**Task objective**
Print the entries in full, word for word, but not the pictures.
[Start of Attachment]
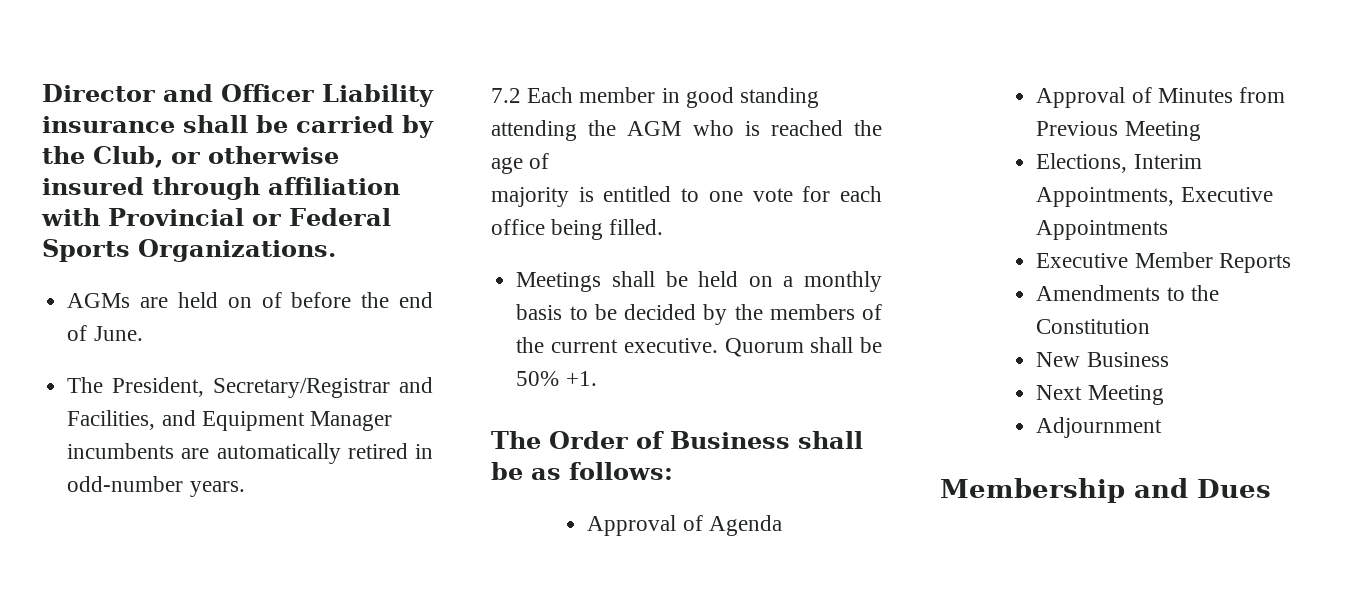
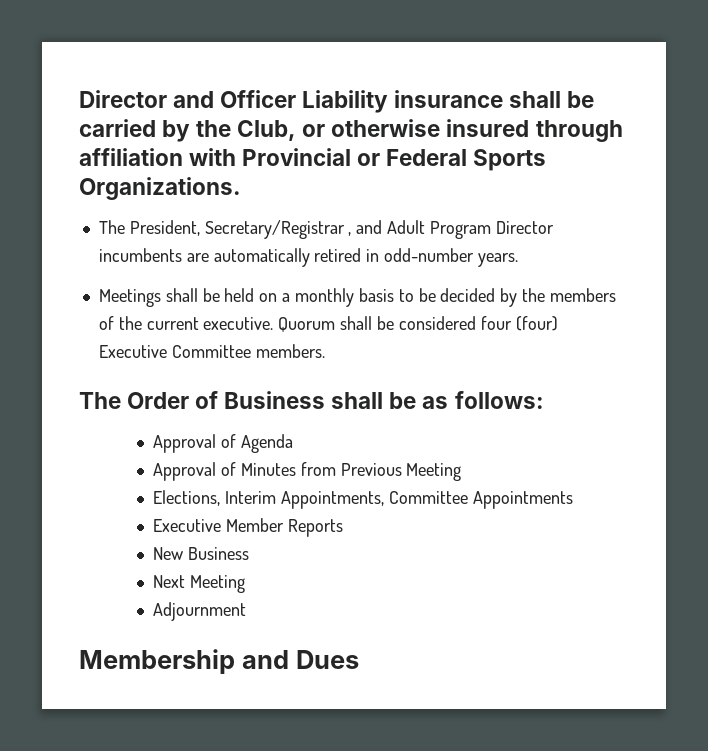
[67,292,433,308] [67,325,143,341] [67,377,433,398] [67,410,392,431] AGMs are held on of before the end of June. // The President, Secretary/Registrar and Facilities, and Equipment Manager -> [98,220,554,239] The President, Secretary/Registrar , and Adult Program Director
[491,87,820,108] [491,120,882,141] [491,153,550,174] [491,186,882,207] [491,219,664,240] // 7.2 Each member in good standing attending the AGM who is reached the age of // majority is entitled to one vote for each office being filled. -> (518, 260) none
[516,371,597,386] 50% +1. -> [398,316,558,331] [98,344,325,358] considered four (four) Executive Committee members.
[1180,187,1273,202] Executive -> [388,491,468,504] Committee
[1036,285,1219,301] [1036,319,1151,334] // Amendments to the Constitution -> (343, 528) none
[End of Attachment]
**Output of the exercise**
[67,292,433,308] [67,325,143,341] [67,377,433,398] [67,410,392,431] AGMs are held on of before the end of June. // The President, Secretary/Registrar and Facilities, and Equipment Manager -> [98,220,554,239] The President, Secretary/Registrar , and Adult Program Director
[491,87,820,108] [491,120,882,141] [491,153,550,174] [491,186,882,207] [491,219,664,240] // 7.2 Each member in good standing attending the AGM who is reached the age of // majority is entitled to one vote for each office being filled. -> (518, 260) none
[516,371,597,386] 50% +1. -> [398,316,558,331] [98,344,325,358] considered four (four) Executive Committee members.
[1180,187,1273,202] Executive -> [388,491,468,504] Committee
[1036,285,1219,301] [1036,319,1151,334] // Amendments to the Constitution -> (343, 528) none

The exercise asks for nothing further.